Within 90 minutes of pulling into Waverley station, I'd played 40-a-side volleyball, kicked a pint into my bag and been hustled through Cowgate by a man in French knickers. It was the year before last, in the Adam Riches / Dr Brown interregnum, and participatory comedy was still “having a moment”.
Ben Target, the man in the pants, entered the fray with a boisterous yet dreamlike experience so meticulously packed with props and set pieces, it could hardly have been conceived overnight. This year, though, with August imminent, not only is his show half-written – he's going to leave it at that.
It’s all about freedom to experiment, he explains, to shake off expectations (he made the Best Newcomer shortlist last time) and get closer to playing himself. Target (pronounced, continentally, Tar-jay) is by his own admission a “head in the clouds” sort of guy. He speaks gently and thoughtfully – a distant cousin to the lord of misrule who once rushed whole audiences outside to find, and then beat him with “the humiliation stick”.
Of his recent work, Target says: “It’s closer to the surface of me. Discover Ben Target felt like a bit of a mask. I had engineered set pieces that I knew the outcome of, whereas the new show is a celebration of having fun on stage.”
For him, that's worth celebrating, having rescued his love of performing from the notion that he had to outdo his last show. He says: “I stopped enjoying comedy because of that pressure I put myself under.”

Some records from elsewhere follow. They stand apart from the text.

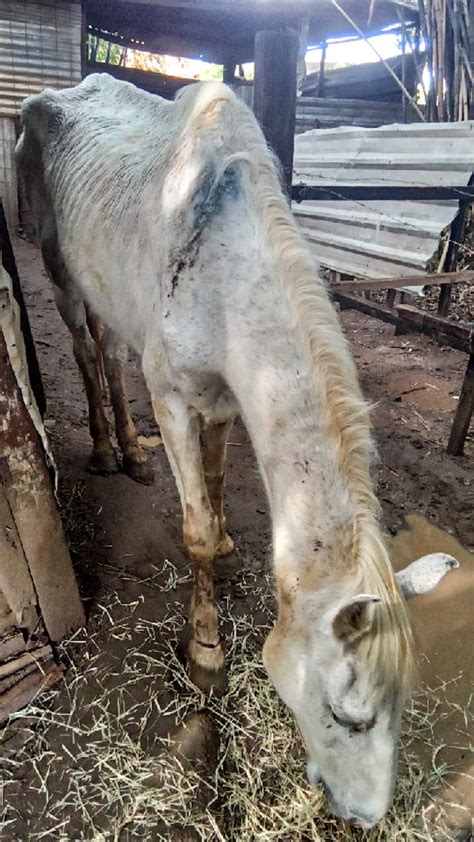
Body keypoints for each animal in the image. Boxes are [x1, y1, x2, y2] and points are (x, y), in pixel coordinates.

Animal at [15, 79, 460, 828]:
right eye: (348, 714)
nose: (366, 817)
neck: (223, 268)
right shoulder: (173, 398)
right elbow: (194, 528)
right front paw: (205, 651)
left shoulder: (223, 400)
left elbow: (220, 485)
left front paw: (224, 545)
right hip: (60, 276)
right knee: (82, 345)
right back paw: (106, 451)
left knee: (110, 351)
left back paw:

So he opted out of Edinburgh last year, filming quirky shorts with comic Joe Parham and playing music festivals instead. There he came up against a new kind of crowd: addled, distracted, disengaged. But Target wasn’t fazed: “It made me start to drop my my material and go out almost with nothing other than an improviser’s mindset.”
That gamble heralded a period of intense trial and error for Target, who says he’s had other comedians ask him to stop playing standup clubs because he’s so warped the mood in the room. He adds: “Some of my previews have just been me putting on a dance tape and working out for an hour – and a lot of people have left, because that’s not comedy.”

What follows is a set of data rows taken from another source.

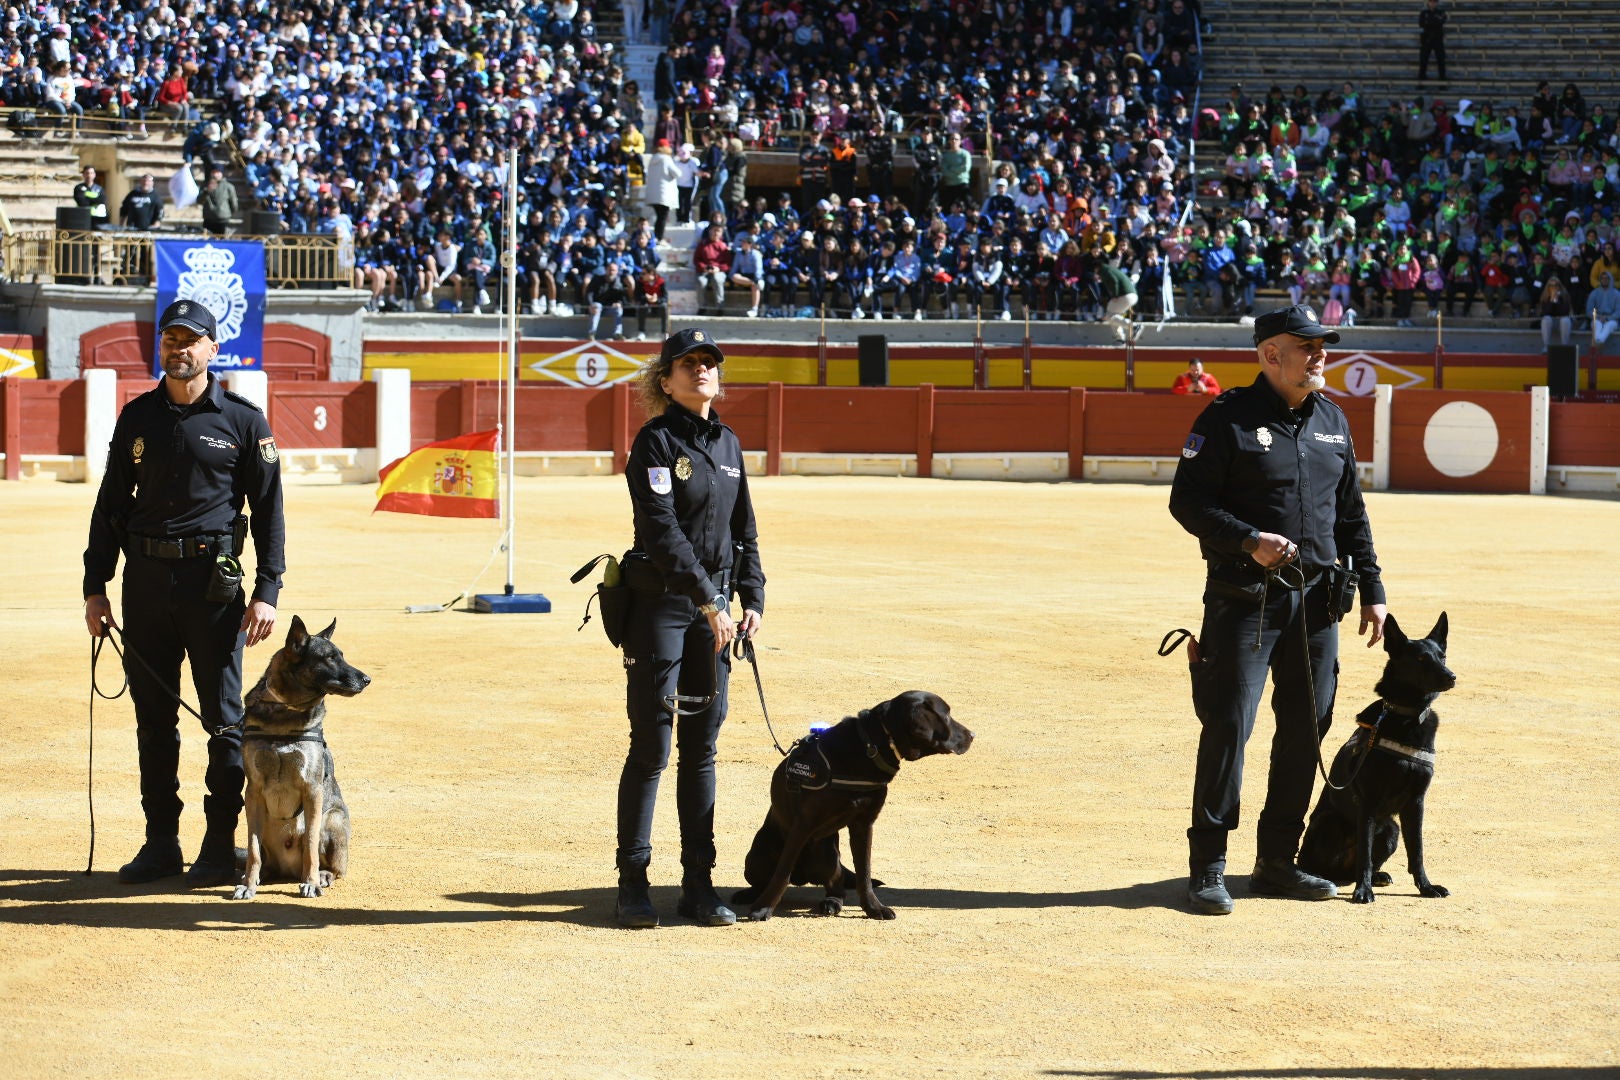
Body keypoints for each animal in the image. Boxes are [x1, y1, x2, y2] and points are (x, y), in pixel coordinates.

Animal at [231, 615, 370, 906]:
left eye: (341, 655)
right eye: (329, 658)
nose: (367, 679)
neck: (286, 711)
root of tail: (286, 869)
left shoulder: (312, 790)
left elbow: (310, 844)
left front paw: (311, 882)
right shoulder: (253, 792)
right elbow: (252, 849)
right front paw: (248, 886)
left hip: (334, 819)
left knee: (335, 867)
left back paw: (323, 876)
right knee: (261, 856)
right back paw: (257, 876)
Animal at [735, 693, 972, 919]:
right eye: (947, 715)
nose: (972, 735)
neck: (870, 746)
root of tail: (802, 877)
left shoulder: (864, 824)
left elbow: (864, 874)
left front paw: (874, 909)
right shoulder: (802, 825)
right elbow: (782, 874)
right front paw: (763, 908)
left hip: (829, 856)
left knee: (837, 887)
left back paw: (831, 903)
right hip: (756, 857)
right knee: (765, 880)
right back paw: (749, 894)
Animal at [1302, 615, 1458, 906]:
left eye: (1442, 656)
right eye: (1421, 659)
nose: (1451, 676)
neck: (1407, 716)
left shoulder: (1416, 803)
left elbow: (1417, 851)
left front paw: (1425, 887)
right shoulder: (1368, 803)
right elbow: (1365, 853)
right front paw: (1362, 891)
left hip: (1391, 829)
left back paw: (1377, 876)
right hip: (1329, 822)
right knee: (1323, 863)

In a way, his time with non-Fringe crowds has made him more typically “Fringe”: experimental, inclusive, spontaneous. This August the event he calls "summer camp for comedians" will see him shift from showing off the ways in which he can toy with the audience, to exploring what they can achieve together. As for what form that will take, he paints an intriguing picture: “It’s similar to primary school where the day is broken down into a series of activities that engage most of our senses, from painting to singing a song communally to drinking milk together.”
And the centrepiece? “We’re all baking a cake together.” Whether that’s literal or imaginary, the severe, “benevolent dictator” of 2012 did not seem the baking type. But, as Target explains, it’s time for a new persona: “I figured out fairly recently that I’m maybe not this alpha male that we’re all taught we’re supposed to be. I’m just a fairly nice guy. Like I’d be a good uncle. Like a fucking… silly man.”
With that in mind, he’s taken a different tack from his contemporaries. Whereas Nick Helm “bullies his audience”, Adam Riches rides the force of his macho parodies and Dr Brown hones a nervy balance of “quiet and enticing”, Target has a new weapon: niceness.
“In terms of coercing people to do things, maybe it’s a lot easier to shout at them,” he says. “But there are other ways of doing it: care and love.”
“Can these get people to do things?” he wonders. It’s going to take most of a month, and your co-operation, for Target to find that out.